# start of Records

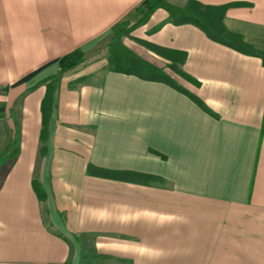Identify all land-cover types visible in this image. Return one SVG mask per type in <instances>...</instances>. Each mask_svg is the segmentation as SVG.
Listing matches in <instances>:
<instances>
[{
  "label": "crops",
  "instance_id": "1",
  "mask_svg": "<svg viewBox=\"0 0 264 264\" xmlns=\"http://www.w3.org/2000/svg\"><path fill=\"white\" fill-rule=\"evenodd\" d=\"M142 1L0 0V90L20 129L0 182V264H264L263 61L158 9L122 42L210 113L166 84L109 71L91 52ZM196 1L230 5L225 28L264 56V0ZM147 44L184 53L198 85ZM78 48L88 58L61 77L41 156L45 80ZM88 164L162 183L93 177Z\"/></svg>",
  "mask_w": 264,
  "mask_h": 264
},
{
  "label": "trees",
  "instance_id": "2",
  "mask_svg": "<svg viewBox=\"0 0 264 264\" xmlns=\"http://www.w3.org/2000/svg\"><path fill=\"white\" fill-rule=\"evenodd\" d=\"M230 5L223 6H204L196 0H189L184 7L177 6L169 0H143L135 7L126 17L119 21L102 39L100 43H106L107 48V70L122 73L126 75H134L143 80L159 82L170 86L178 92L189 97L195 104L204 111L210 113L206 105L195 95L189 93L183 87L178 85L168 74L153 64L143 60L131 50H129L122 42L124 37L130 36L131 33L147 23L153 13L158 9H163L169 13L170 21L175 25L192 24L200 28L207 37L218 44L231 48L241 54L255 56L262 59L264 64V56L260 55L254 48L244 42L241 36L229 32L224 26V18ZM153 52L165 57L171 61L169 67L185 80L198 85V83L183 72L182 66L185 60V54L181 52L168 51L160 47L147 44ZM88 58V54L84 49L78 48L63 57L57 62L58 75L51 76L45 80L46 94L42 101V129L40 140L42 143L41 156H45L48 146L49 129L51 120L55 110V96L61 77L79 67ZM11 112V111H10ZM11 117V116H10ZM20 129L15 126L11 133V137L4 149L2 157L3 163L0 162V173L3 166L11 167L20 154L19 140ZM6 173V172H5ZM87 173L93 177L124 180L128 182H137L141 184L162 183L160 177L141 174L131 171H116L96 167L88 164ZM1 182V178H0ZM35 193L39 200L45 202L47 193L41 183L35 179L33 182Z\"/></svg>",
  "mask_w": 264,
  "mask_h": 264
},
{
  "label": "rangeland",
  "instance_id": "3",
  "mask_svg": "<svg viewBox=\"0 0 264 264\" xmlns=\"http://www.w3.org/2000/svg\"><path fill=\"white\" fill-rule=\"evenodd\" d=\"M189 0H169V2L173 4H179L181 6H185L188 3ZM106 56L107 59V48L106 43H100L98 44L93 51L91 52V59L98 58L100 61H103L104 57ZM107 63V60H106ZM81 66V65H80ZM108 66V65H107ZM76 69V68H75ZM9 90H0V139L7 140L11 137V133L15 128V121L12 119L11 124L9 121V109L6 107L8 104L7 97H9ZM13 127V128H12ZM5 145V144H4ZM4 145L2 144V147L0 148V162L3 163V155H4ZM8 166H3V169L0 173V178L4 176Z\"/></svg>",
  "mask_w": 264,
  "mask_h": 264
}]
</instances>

# end of Records

_What to produce_
Please pull out every line above that contains the string "label". Case counts, so uppercase and lowercase letters are not interchangeable.

_Problem solution_
  "label": "crops",
  "label": "trees",
  "label": "rangeland",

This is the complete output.